» **WORK ORDER**:
Pull out every line in the records that contains the string "Generator". Case counts.
--------------------------------------------------
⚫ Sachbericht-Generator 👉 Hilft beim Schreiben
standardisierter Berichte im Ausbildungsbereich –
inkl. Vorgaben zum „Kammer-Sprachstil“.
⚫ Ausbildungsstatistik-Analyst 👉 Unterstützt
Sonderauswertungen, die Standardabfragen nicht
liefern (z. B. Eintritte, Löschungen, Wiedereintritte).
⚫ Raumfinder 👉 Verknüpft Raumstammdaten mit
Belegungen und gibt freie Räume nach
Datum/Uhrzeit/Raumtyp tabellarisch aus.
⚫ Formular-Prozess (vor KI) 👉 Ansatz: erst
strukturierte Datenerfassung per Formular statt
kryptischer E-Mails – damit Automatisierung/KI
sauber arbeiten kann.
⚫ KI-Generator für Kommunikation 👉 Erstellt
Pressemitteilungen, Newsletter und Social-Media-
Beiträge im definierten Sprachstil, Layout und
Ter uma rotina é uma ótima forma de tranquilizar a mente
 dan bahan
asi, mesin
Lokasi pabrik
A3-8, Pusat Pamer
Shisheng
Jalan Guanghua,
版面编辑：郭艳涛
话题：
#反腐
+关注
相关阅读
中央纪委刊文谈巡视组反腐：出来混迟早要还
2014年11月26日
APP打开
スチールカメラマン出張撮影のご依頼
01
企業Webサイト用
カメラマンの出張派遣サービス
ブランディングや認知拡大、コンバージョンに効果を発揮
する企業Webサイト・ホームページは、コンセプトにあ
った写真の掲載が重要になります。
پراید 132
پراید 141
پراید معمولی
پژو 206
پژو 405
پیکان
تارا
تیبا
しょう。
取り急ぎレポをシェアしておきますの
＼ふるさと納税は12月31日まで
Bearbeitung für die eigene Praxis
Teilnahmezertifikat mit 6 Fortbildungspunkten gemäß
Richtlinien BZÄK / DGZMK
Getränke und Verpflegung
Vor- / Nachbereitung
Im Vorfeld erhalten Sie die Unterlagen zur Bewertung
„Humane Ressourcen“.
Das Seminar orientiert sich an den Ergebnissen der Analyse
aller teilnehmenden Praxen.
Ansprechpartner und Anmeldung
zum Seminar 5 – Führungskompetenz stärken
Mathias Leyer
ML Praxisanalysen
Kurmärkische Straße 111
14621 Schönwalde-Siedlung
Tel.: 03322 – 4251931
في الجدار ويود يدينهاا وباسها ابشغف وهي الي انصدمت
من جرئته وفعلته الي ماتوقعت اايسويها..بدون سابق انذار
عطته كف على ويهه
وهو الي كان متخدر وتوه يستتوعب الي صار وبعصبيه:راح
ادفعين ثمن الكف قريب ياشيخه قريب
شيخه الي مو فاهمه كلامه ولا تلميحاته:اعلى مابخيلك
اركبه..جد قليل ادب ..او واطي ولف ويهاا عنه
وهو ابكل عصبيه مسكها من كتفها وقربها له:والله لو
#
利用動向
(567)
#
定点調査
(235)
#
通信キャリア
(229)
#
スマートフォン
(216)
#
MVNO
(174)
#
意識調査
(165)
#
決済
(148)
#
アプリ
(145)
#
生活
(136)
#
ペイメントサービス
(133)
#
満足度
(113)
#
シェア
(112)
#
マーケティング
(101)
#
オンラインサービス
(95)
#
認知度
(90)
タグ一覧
--------------------------------------------------
» **EXERCISE RESPONSE**:
⚫ Sachbericht-Generator 👉 Hilft beim Schreiben
⚫ KI-Generator für Kommunikation 👉 Erstellt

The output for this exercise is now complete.